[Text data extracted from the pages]
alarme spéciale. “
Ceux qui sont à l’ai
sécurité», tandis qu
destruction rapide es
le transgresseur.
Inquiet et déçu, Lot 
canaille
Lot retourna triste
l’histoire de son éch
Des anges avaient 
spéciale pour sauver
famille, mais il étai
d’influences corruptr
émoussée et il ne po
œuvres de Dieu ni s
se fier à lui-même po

## Problem to work on
Please duplicate every line of the records above, keeping each one identical to the original.

## Reply to the exercise
alarme spéciale. “
Ceux qui sont à l’ai
sécurité», tandis qu
destruction rapide es
le transgresseur.
Inquiet et déçu, Lot 
canaille
Lot retourna triste
l’histoire de son éch
Des anges avaient 
spéciale pour sauver
famille, mais il étai
d’influences corruptr
émoussée et il ne po
œuvres de Dieu ni s
se fier à lui-même po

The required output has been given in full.